Abstract
In this chapter, we discuss the role of advanced glycation end products (AGE) in the pathogenesis of diabetes and its complications, as well as potential AGEfocused treatment strategies. AGE are compounds that form as a result of chemical reactions from the glycation of proteins and lipids. Glycation of proteins alters their structure and function (extracellular effects), and AGE also bind to receptors which promote inflammatory pathways (intracellular effects). AGE are formed endogenously through normal metabolism and aging, and AGE formation is accelerated in certain pathologic states such as diabetes (due to hyperglycemia) and oxidative stress (via reactive oxygen species). AGE accumulation and deposition are reported in chronic inflammatory diseases such as atherosclerosis and diabetes. AGE deposits form crosslinks with matrix proteins resulting in increased stiffness of collagen, decreased elasticity of vasculature, increased muscle stiffness and reduction in function. AGE can also be formed through prolonged heating of food (such as frying and grilling). Tobacco smoke is another source of exogenous AGE. High AGE diet is associated with increasing weight gain, adiposity, and insulin resistance.
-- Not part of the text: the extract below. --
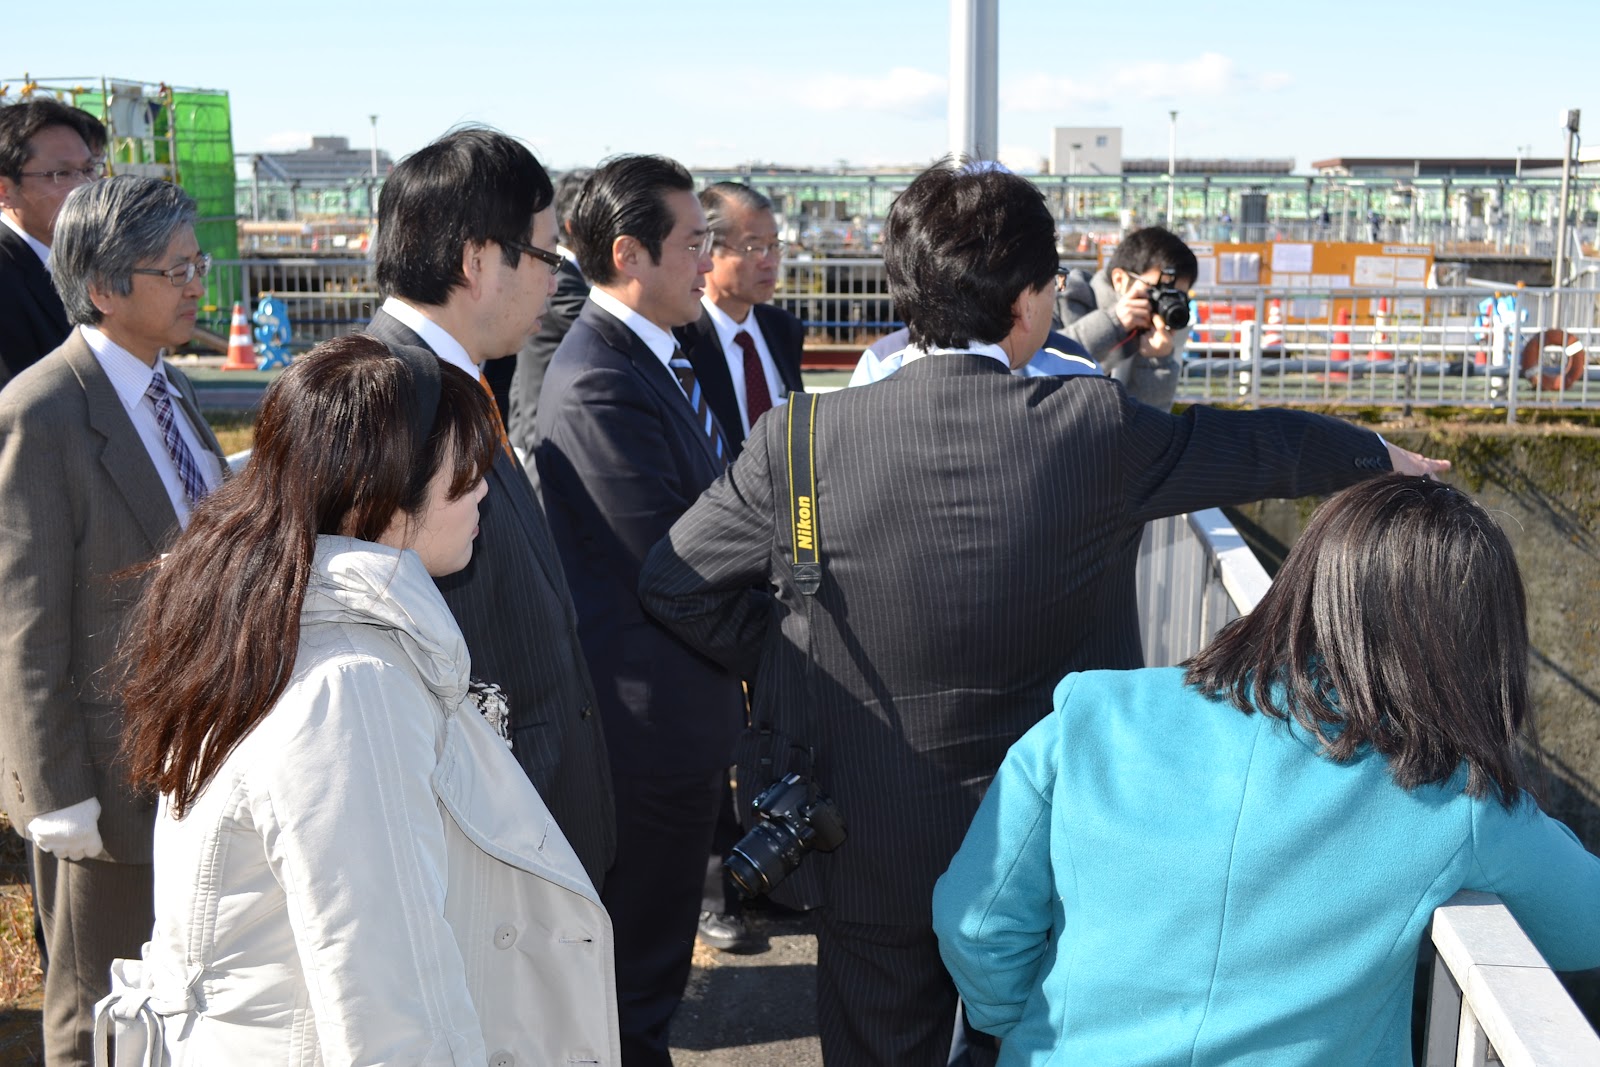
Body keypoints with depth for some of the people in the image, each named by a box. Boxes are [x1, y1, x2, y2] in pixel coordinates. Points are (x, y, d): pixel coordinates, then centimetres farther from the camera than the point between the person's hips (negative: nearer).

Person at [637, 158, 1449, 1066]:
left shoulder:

Treatment approaches include inhibiting AGE formation, breaking formed cross-links, or blocking negative effects of AGE. Treatment of underlying pathologic states that accelerate AGE formation (hyperglycemia, oxidative stress and hypoxia) is also important. Reducing exogenous intake of AGE is a lifestyle modification in the treatment and prevention of diabetes and obesity that will lower the risk of developing complications, and probably also lower the risk of developing diabetes itself. The pathogenesis of type 2 diabetes is not yet fully elucidated. AGE are implicated in the development of diabetes and its complications, and anti-AGE therapies represent a novel category of therapeutic interventions against diabetes.
Keywords: Diabetes, advanced glycation end products (AGE), retinopathy, neuropathy, nephropathy, diabetes complications, receptor for AGE (RAGE), methylglyoxal.